TL;DR An IP does not make a game, a game makes the IP.

I hate this discussion about IPs that internet seems obsessed with.

Some IPs are formulaic but it doesn't have to be that way.

Example Zelda: LoZ first game created the IP and had non-linear gameplay, AoL same IP completely different gameplay (still non-linear), LttP set the formula for Zelda for many years to come with linear gameplay this formula transfered to 3D-era. The IP seemed to be stuck in LttP formula for many years (some few exceptions). Then BotW dropped new formula leaning more towards LoZ but still so different that if you would do a texture swap you would not make the connection to the Zelda franchise.

Example Mario: From the beginning the IP has been a platformer, a boxing game, a golf game, a puzzle game, a racing game, a jRPG, a fighting game, a football game, a tennis game, a 4x game etc.

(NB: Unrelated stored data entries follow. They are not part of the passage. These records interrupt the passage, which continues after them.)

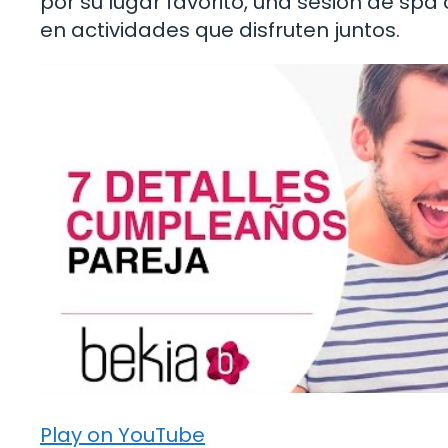
por su lugar favorito, una sesión de spa 
en actividades que disfruten juntos.
Play on YouTube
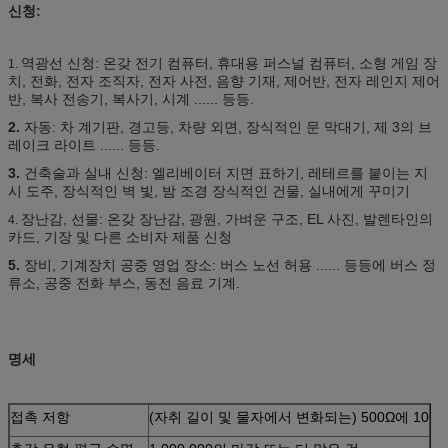
신청:
역광선 신청: 온갖 전기 컴퓨터, 휴대용 퍼스널 컴퓨터, 소형 게임 장
1.
치, 전화, 전자 조직자, 전자 사전, 음향 기재, 제어반, 전자 레인지 제어
반, 복사 전송기, 복사기, 시계 ...... 등등.
2.
자동: 차 계기판, 경고등, 차량 외면, 장식적인 문 막대기, 제 3의 브
레이크 라이트 ...... 등등.
3.
건축술과 실내 신청: 엘리베이터 지면 표하기, 레테르를 붙이는 지
시 도주, 장식적인 벽 빛, 밤 조경 장식적인 건물, 실내에게 꾸미기
장난감, 선물: 온갖 장난감, 광원, 가벼운 구조, EL 사진, 발렌타인의
4.
카드, 기장 및 다른 소비자 제품 신청
5.
장비, 기계장치 공중 영업 장소: 버스 노선 허용 ...... 등등에 버스 정
류소, 공중 전화 부스, 동전 음료 기계.
명세
접촉 저항
(자취 길이 및 물자에서 변화되는) 500Ω에 10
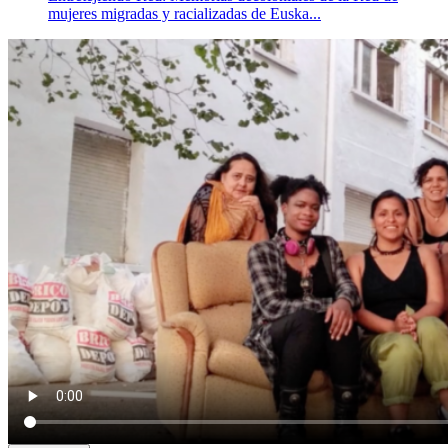
mujeres migradas y racializadas de Euska...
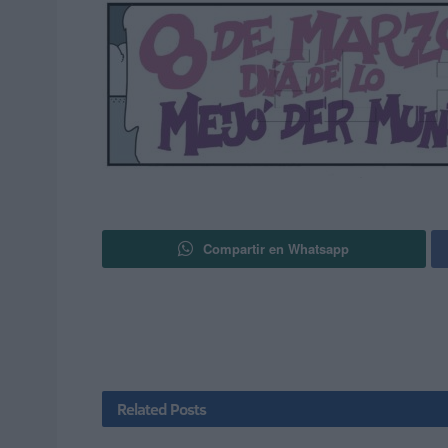
Compartir en Whatsapp
Related
Posts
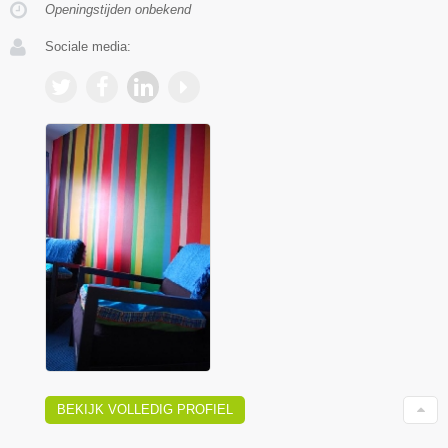
Openingstijden onbekend
Sociale media:
BEKIJK VOLLEDIG PROFIEL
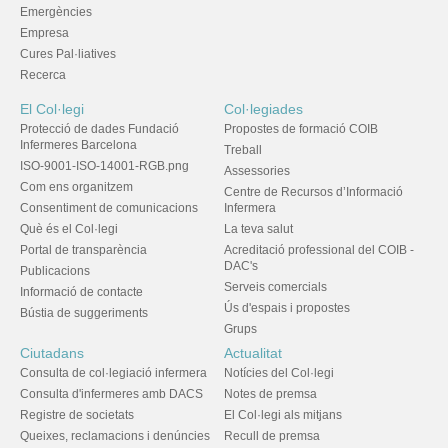
Emergències
Empresa
Cures Pal·liatives
Recerca
El Col·legi
Col·legiades
Protecció de dades Fundació
Propostes de formació COIB
Infermeres Barcelona
Treball
ISO-9001-ISO-14001-RGB.png
Assessories
Com ens organitzem
Centre de Recursos d’Informació
Consentiment de comunicacions
Infermera
Què és el Col·legi
La teva salut
Portal de transparència
Acreditació professional del COIB -
DAC's
Publicacions
Serveis comercials
Informació de contacte
Ús d'espais i propostes
Bústia de suggeriments
Grups
Ciutadans
Actualitat
Consulta de col·legiació infermera
Notícies del Col·legi
Consulta d'infermeres amb DACS
Notes de premsa
Registre de societats
El Col·legi als mitjans
Queixes, reclamacions i denúncies
Recull de premsa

Why a new IP for everything, it's the game play that makes the game not the IP.

I would even claim that Pokemon as an IP is fairly diverse even if the "main" games are very formulaic. 

Of course Nintendo also has long lived IPs that are very formulaic, in example Metroid. But even that IP at least has a pinball game in its lineup :)

Nintendo is way better than for example Ubisoft that has a bunch of IPs but in recent years a lot of them play basically the same and just feel like a texture swap of each other.